My Opinion — MERS may be the Future

In the Congressional testimony referred to above, Christopher L. Peterson seems to laud the centuries-old public record keeping system. However, electronic records will no doubt be the trend of the future, since they can be changed much more quickly, and much more cheaply, since recording will not require the intervention of unionized state workers with fat pensions. The main problem with MERS seems to be some confusion as to whether MERS is a nominee or mortgagee and the obvious flaw of not recording all changes of ownership. Nonetheless, MERS will be forced to correct these deficiencies; otherwise, the financial institutions using MERS may suffer adverse legal consequences. The fact is MERS does not seem to be much different from a stockbroker acting as agent for a retail customer, holding the stock in the stockbroker's street name for the beneficial interest of the actual owner who is the retail customer.

Peterson also argues that many borrowers do not know who to talk to when they are having problems with their loan. However, the servicer, who is usually not the originating lender, should be able to provide any information about the loan and the borrowers should certainly know who the servicer is, since that is where they send their mortgage payment. MERS even has a webpage for homeowners who have questions about the mortgage. If the borrower needs to renegotiate a mortgage, then it is the servicer, not the originating lender, that can make changes to the loan agreement or offer some other remedy, if any. The MERS webpage also has links to other sites that may help borrowers with their mortgage. It even provides a procedure for disputing any information in a MERS record, although it is not clear how a borrower would even know what was in the record.

Peterson states "Some state Supreme Court justices are likely to resent turning over the county recorder's democratically maintained recording system enshrined in law by the democratically elected legislature to a bank-owned shell company." Although I do not know the details of how MERS actually works, it seems that the financial institutions are simply using contracts and contract law to overcome deficiencies imposed by government that is more interested in protecting union jobs than it is in providing cheap and efficient service for taxpayers, although this seems to be changing, since, according to the testimony, 480 jurisdictions now offer fully electronic recording of mortgages and mortgage assignments.

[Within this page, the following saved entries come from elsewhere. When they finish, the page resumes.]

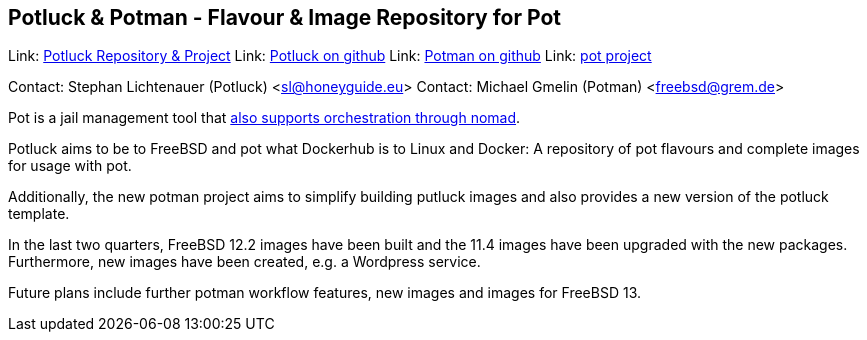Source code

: == Potluck & Potman - Flavour & Image Repository for Pot

Link:	 link:https://potluck.honeyguide.net/[Potluck Repository & Project]  
Link:	 link:https://github.com/hny-gd/potluck[Potluck on github]  
Link:  link:https://github.com/grembo/potman[Potman on github]  
Link:  link:https://pot.pizzamig.dev[pot project]  

Contact: Stephan Lichtenauer (Potluck) <sl@honeyguide.eu>  
Contact: Michael Gmelin (Potman) <freebsd@grem.de>

Pot is a jail management tool that link:https://www.freebsd.org/news/status/report-2020-01-2020-03.html#pot-and-the-nomad-pot-driver[also supports orchestration through nomad].

Potluck aims to be to FreeBSD and pot what Dockerhub is to Linux and Docker: A repository of pot flavours and complete images for usage with pot. 

Additionally, the new potman project aims to simplify building putluck images and also provides a new version of the potluck template. 

In the last two quarters, FreeBSD 12.2 images have been built and the 11.4 images have been upgraded with the new packages. Furthermore, new images have been created, e.g. a Wordpress service.

Future plans include further potman workflow features, new images and images for FreeBSD 13.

Peterson seems to believe that MERS is undermining democracy by circumventing the inefficiency of county governments privately rather than through the electoral process, but democracy never has direct control over how the government works, and reforms take years to effectuate. Furthermore, any reform that lowers the cost of government by eliminating unionized jobs will be strongly opposed by the unions.

MERS, and the financial institutions that use it, are simply using their freedom to contract to lower their costs of doing business. No doubt MERS will encounter legal problems as it comes under increasing scrutiny by the courts, but like any individual or corporation that tries to find its way through the maze of American law, it will adjust its operations as needed.

Peterson also argues that MERS contributed to the foreclosure crisis. I have argued for several years that the main cause of the Great Recession as allowing loan originators to pass their credit default risk to investors of securitized loans. While MERS lowers the cost of securitization, which is why the corporation was created, it did not legally allow the loan originators to pass on their credit default risk — the law allowed that.